[Dataset entries]
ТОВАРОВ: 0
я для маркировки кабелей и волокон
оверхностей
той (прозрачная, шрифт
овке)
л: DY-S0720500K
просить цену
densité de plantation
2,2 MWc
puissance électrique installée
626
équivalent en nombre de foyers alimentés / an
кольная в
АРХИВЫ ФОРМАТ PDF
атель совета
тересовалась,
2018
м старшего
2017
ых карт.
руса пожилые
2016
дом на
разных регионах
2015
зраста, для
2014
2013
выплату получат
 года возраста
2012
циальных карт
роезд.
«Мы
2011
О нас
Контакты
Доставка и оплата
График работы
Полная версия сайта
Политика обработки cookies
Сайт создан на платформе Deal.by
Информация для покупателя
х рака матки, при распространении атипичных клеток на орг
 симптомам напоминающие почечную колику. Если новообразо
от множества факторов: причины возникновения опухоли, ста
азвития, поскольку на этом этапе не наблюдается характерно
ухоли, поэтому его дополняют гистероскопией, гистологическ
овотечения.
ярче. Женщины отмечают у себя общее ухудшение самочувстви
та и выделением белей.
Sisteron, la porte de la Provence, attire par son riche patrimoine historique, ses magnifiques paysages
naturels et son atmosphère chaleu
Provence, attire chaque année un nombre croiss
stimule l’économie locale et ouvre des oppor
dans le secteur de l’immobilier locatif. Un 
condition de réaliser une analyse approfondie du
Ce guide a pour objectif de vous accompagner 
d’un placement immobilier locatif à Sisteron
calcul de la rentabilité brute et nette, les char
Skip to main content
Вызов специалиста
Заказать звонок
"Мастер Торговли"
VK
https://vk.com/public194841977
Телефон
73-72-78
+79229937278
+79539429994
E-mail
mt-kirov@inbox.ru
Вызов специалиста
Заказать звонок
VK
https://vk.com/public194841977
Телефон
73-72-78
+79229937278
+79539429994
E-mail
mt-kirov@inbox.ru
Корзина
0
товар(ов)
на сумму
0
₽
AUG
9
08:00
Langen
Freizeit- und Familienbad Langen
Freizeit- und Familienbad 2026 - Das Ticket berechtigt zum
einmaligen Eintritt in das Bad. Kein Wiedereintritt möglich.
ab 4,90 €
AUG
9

## Task brief
Go through the records above and retype each one exactly.

## Answer section
ТОВАРОВ: 0
я для маркировки кабелей и волокон
оверхностей
той (прозрачная, шрифт
овке)
л: DY-S0720500K
просить цену
densité de plantation
2,2 MWc
puissance électrique installée
626
équivalent en nombre de foyers alimentés / an
кольная в
АРХИВЫ ФОРМАТ PDF
атель совета
тересовалась,
2018
м старшего
2017
ых карт.
руса пожилые
2016
дом на
разных регионах
2015
зраста, для
2014
2013
выплату получат
 года возраста
2012
циальных карт
роезд.
«Мы
2011
О нас
Контакты
Доставка и оплата
График работы
Полная версия сайта
Политика обработки cookies
Сайт создан на платформе Deal.by
Информация для покупателя
х рака матки, при распространении атипичных клеток на орг
 симптомам напоминающие почечную колику. Если новообразо
от множества факторов: причины возникновения опухоли, ста
азвития, поскольку на этом этапе не наблюдается характерно
ухоли, поэтому его дополняют гистероскопией, гистологическ
овотечения.
ярче. Женщины отмечают у себя общее ухудшение самочувстви
та и выделением белей.
Sisteron, la porte de la Provence, attire par son riche patrimoine historique, ses magnifiques paysages
naturels et son atmosphère chaleu
Provence, attire chaque année un nombre croiss
stimule l’économie locale et ouvre des oppor
dans le secteur de l’immobilier locatif. Un 
condition de réaliser une analyse approfondie du
Ce guide a pour objectif de vous accompagner 
d’un placement immobilier locatif à Sisteron
calcul de la rentabilité brute et nette, les char
Skip to main content
Вызов специалиста
Заказать звонок
"Мастер Торговли"
VK
https://vk.com/public194841977
Телефон
73-72-78
+79229937278
+79539429994
E-mail
mt-kirov@inbox.ru
Вызов специалиста
Заказать звонок
VK
https://vk.com/public194841977
Телефон
73-72-78
+79229937278
+79539429994
E-mail
mt-kirov@inbox.ru
Корзина
0
товар(ов)
на сумму
0
₽
AUG
9
08:00
Langen
Freizeit- und Familienbad Langen
Freizeit- und Familienbad 2026 - Das Ticket berechtigt zum
einmaligen Eintritt in das Bad. Kein Wiedereintritt möglich.
ab 4,90 €
AUG
9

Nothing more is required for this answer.